START SOURCE DATA
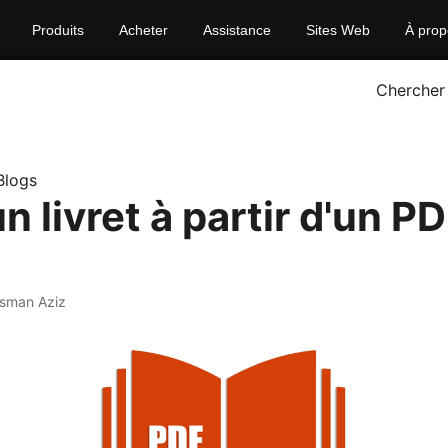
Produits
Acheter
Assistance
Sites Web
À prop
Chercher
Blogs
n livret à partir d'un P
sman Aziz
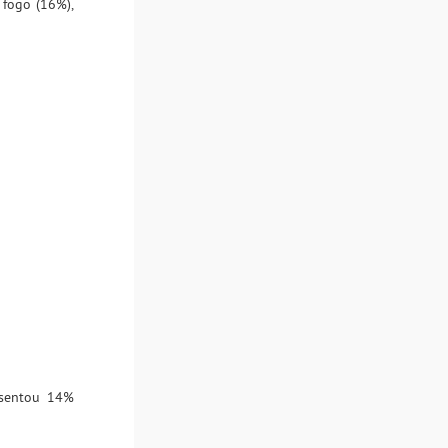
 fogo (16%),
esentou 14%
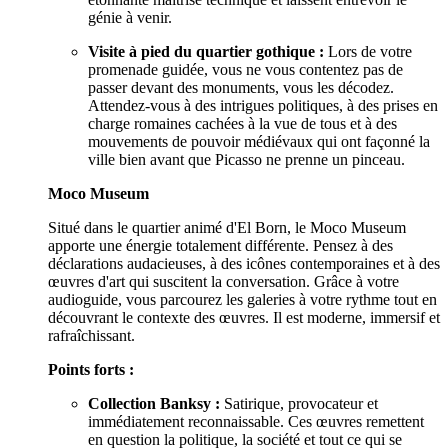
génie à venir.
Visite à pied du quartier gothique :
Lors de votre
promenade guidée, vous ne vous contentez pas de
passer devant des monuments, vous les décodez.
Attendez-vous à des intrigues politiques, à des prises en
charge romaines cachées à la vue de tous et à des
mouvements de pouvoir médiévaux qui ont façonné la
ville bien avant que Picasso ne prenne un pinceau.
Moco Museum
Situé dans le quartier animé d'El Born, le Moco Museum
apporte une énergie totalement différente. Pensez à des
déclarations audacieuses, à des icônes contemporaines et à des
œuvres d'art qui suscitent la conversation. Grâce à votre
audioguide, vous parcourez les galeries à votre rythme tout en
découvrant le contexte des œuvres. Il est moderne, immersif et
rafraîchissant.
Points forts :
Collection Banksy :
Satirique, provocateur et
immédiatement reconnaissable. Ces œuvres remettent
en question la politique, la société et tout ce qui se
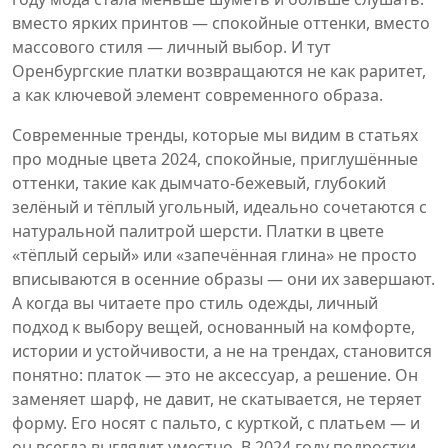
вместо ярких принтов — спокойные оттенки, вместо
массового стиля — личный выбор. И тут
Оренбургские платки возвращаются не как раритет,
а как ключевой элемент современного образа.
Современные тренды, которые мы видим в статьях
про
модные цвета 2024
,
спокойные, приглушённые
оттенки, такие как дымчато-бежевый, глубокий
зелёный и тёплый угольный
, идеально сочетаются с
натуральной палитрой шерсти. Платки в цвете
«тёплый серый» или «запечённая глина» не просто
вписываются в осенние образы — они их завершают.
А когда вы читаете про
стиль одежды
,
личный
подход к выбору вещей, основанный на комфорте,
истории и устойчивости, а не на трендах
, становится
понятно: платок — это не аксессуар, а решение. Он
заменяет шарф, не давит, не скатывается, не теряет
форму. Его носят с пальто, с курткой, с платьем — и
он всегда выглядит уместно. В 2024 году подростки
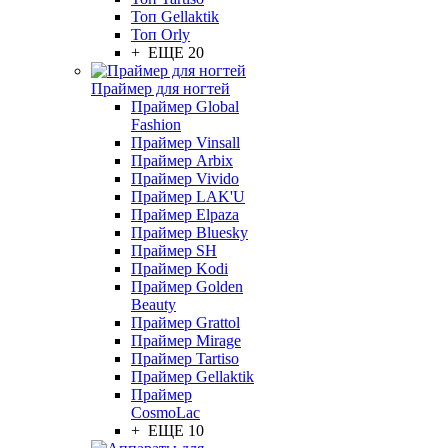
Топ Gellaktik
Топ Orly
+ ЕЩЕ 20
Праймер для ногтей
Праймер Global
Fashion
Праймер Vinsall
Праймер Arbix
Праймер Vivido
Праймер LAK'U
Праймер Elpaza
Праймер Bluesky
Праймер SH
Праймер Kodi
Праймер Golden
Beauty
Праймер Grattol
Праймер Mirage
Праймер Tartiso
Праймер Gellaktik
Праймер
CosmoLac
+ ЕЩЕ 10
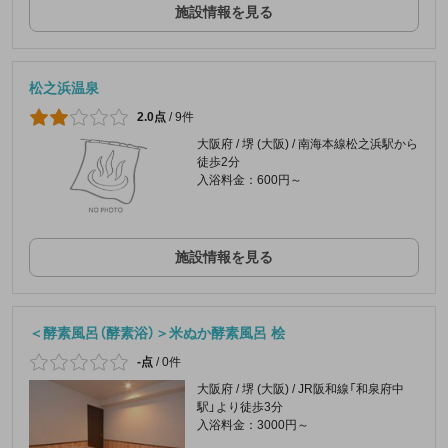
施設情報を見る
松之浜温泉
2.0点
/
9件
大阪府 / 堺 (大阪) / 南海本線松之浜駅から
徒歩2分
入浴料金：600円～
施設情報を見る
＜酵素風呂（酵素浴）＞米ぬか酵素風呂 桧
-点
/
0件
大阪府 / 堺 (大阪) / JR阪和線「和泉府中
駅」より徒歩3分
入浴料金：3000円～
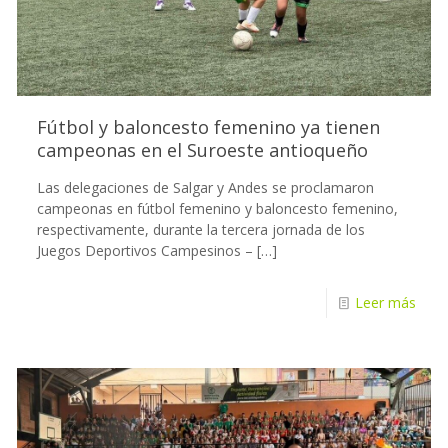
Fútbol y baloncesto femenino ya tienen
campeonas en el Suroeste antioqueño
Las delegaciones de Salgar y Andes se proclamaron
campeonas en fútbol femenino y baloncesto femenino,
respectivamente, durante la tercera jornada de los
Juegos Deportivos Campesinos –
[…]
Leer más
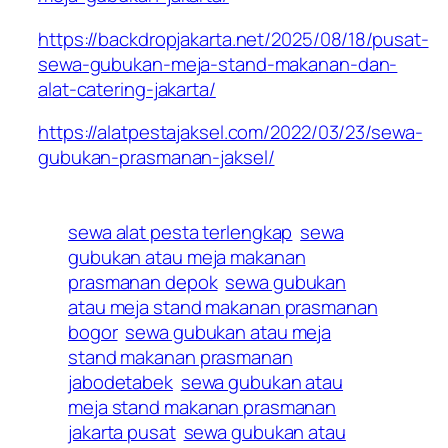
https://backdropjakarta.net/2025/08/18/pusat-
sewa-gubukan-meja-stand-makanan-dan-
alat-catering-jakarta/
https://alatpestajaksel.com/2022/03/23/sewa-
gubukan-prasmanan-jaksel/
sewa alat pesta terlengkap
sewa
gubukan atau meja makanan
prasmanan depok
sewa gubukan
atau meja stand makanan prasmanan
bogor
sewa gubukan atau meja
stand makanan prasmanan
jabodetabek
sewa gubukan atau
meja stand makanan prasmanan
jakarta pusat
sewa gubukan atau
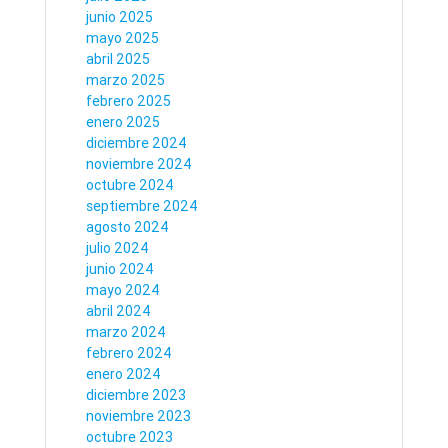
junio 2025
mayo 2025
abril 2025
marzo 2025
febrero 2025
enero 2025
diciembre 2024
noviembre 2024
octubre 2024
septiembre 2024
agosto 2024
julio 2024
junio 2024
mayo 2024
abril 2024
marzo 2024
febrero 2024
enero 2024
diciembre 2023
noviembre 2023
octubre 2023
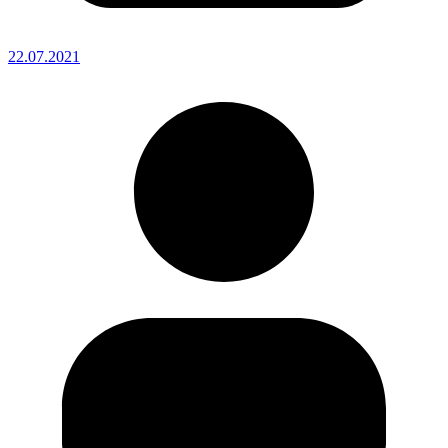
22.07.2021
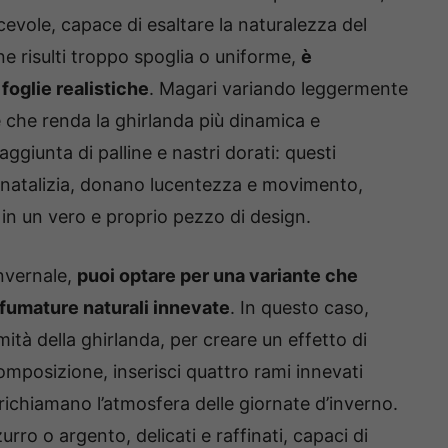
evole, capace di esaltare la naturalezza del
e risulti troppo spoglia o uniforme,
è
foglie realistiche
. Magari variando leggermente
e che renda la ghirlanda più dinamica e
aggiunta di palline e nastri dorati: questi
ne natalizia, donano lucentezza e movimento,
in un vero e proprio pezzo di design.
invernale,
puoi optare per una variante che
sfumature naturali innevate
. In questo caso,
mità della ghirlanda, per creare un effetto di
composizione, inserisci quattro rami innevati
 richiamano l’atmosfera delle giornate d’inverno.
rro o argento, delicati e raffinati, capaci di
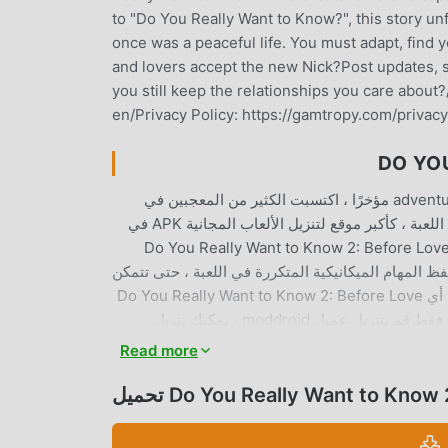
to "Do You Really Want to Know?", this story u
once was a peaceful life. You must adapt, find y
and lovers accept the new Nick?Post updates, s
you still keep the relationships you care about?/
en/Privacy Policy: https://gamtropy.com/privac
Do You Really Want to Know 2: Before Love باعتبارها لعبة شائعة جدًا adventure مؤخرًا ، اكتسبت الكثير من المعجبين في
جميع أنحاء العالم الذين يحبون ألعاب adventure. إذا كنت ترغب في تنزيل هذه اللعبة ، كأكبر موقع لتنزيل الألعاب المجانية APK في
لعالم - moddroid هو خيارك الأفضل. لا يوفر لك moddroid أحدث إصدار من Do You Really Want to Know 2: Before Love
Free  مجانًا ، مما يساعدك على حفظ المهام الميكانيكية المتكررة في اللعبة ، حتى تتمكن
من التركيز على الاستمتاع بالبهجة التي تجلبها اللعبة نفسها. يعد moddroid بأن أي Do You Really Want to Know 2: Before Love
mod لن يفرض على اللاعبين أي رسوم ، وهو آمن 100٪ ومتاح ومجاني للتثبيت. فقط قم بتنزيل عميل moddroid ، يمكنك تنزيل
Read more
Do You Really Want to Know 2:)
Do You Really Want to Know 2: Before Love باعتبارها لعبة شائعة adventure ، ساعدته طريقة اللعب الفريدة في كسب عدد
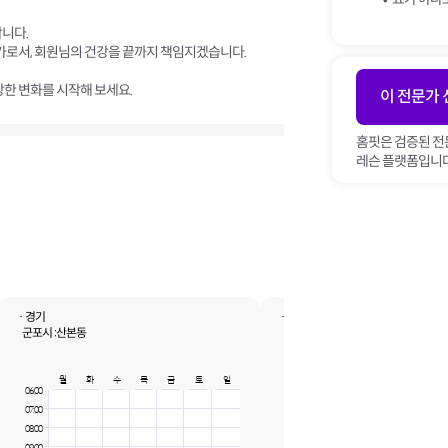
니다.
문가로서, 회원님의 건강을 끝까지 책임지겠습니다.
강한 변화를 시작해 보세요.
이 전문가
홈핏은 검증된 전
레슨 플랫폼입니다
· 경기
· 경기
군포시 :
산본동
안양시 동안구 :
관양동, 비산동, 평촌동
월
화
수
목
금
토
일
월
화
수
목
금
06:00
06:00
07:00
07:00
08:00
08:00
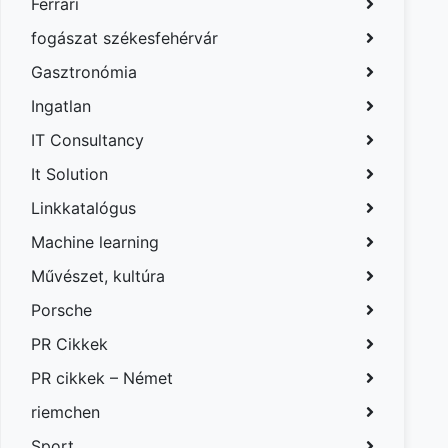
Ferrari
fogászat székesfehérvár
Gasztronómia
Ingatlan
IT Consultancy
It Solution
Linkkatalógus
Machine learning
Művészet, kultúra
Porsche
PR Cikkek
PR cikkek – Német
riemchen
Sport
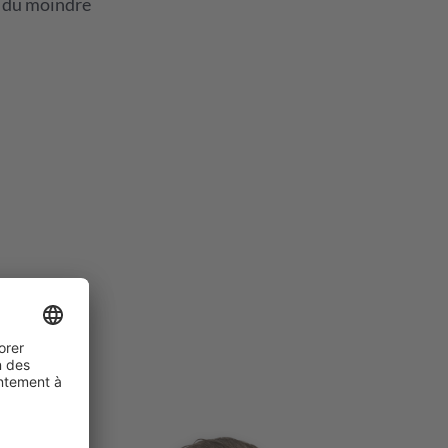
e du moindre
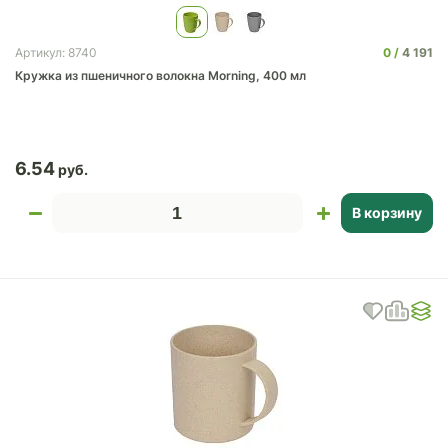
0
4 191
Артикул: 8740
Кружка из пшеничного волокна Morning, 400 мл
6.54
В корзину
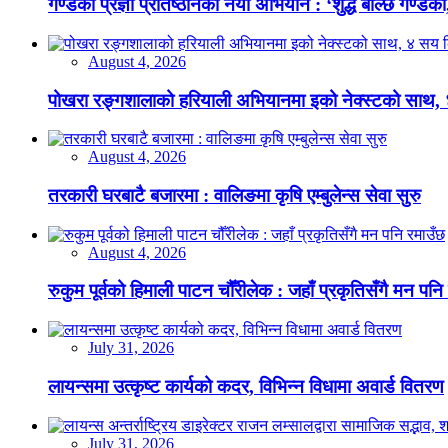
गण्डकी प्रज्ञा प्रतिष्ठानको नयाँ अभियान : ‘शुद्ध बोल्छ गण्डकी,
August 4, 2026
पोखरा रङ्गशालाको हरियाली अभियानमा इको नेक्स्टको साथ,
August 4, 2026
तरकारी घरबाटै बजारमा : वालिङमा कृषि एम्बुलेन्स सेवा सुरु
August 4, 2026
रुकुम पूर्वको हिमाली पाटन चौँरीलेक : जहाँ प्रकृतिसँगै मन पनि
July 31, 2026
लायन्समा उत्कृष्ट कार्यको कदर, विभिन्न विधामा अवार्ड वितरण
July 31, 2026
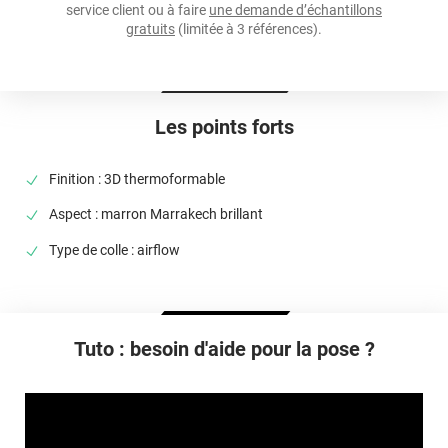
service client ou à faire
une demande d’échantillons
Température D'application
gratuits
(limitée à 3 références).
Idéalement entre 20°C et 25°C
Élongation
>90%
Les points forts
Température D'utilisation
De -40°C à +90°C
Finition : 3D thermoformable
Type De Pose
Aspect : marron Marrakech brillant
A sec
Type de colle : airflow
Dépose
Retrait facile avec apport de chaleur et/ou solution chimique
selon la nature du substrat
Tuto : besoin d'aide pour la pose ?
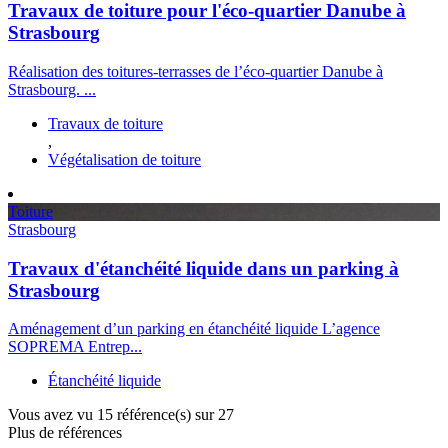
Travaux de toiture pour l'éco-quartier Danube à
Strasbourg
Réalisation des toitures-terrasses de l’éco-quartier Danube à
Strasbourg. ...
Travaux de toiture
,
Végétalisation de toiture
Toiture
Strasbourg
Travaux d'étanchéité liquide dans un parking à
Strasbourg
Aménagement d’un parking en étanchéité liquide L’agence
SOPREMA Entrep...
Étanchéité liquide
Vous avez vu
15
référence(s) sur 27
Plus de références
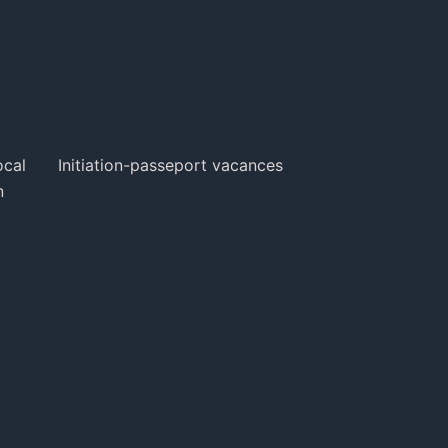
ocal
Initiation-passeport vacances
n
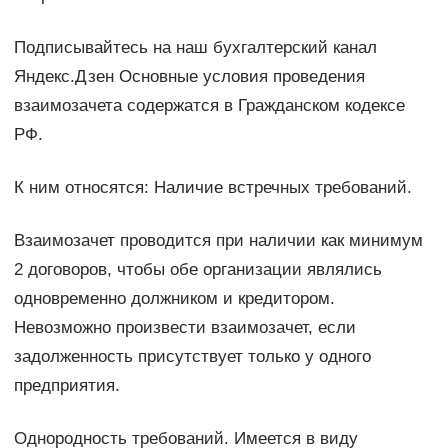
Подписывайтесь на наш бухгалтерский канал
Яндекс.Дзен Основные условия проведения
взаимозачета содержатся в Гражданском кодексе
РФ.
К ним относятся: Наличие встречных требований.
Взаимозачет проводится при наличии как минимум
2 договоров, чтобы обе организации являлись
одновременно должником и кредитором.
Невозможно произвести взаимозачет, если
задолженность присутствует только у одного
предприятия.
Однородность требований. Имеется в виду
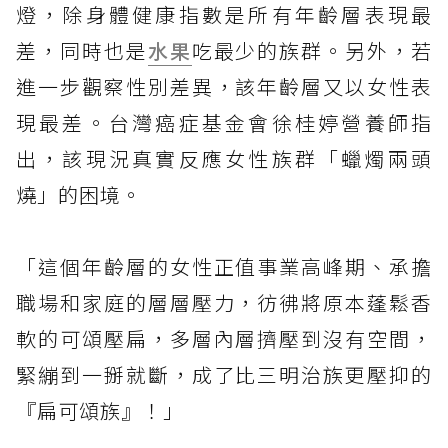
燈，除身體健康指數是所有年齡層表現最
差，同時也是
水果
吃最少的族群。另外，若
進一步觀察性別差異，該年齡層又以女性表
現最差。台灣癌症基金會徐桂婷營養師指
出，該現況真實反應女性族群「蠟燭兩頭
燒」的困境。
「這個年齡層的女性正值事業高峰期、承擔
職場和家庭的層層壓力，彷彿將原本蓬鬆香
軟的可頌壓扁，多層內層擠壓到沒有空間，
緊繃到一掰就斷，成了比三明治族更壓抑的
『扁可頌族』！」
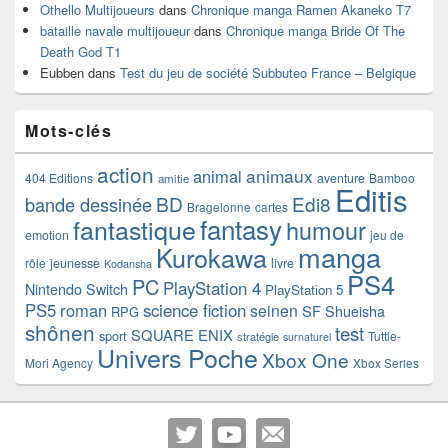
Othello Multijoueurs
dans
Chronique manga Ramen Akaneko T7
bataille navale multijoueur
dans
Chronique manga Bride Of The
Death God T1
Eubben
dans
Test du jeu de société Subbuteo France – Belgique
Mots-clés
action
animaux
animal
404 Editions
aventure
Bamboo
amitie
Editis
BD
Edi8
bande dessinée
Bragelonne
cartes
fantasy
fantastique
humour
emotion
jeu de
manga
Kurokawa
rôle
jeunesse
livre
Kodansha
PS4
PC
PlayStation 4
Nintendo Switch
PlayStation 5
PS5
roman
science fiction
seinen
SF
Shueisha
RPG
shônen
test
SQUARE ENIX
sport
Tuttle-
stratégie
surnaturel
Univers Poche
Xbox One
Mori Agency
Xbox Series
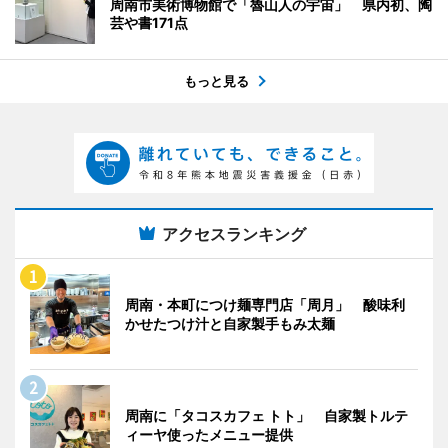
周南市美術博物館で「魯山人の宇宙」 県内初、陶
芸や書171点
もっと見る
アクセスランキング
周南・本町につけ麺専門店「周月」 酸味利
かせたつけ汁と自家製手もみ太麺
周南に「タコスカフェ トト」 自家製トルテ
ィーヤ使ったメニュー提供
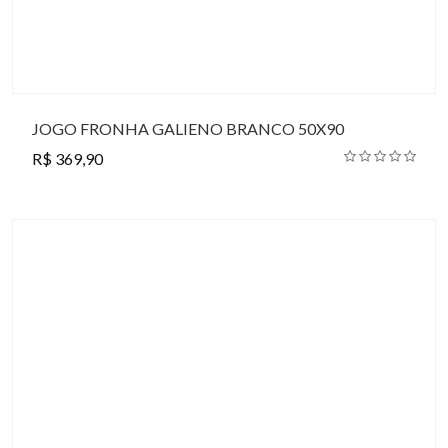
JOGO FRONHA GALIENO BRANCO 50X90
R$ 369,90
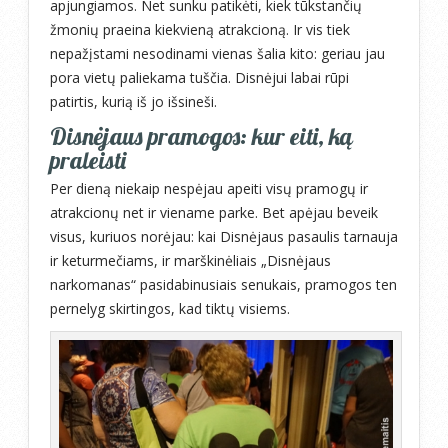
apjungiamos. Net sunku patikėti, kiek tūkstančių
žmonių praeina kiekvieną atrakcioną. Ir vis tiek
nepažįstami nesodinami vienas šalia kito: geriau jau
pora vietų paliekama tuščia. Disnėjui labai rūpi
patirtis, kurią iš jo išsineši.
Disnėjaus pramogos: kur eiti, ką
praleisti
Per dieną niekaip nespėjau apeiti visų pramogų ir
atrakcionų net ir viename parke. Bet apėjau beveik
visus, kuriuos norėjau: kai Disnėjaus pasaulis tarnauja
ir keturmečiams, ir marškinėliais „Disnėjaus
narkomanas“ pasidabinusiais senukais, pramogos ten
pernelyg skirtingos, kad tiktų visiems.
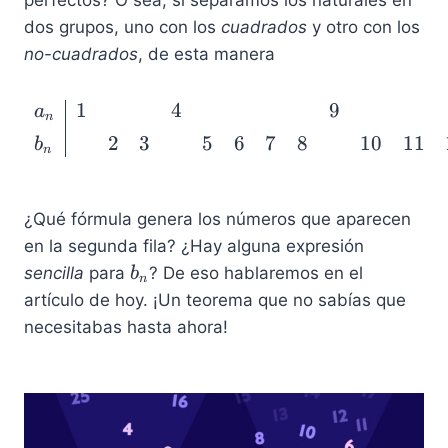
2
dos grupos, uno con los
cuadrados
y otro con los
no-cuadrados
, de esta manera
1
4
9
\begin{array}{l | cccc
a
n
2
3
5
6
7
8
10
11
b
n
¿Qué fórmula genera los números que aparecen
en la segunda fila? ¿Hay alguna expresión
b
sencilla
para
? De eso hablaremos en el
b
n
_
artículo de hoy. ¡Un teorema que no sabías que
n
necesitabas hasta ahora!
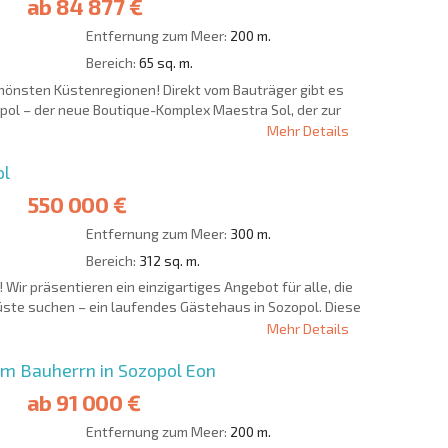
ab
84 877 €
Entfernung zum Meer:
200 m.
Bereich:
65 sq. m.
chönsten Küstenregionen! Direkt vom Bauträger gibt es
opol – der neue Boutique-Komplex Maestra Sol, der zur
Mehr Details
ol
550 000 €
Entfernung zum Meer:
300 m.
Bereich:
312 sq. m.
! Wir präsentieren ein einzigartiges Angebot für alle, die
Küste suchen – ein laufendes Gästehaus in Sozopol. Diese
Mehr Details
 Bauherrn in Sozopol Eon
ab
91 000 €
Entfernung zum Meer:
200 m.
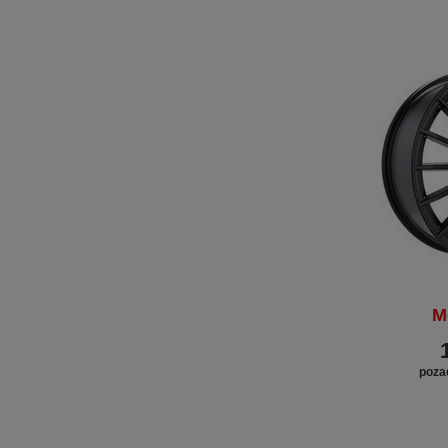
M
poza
END SOURCE DATA
Transcribe, from the records above, the first line and every line after it up to and including the line with "passer devant des"; omit pictures.

**ANSWER SPACE**
Produits
Acheter
Assistance
Sites Web
À prop
Chercher
Blogs
n livret à partir d'un P
sman Aziz
 fogo (16%),
esentou 14%
génie à venir.
Visite à pied du quartier gothique :
Lors de votre
promenade guidée, vous ne vous contentez pas de
passer devant des monuments, vous les décodez.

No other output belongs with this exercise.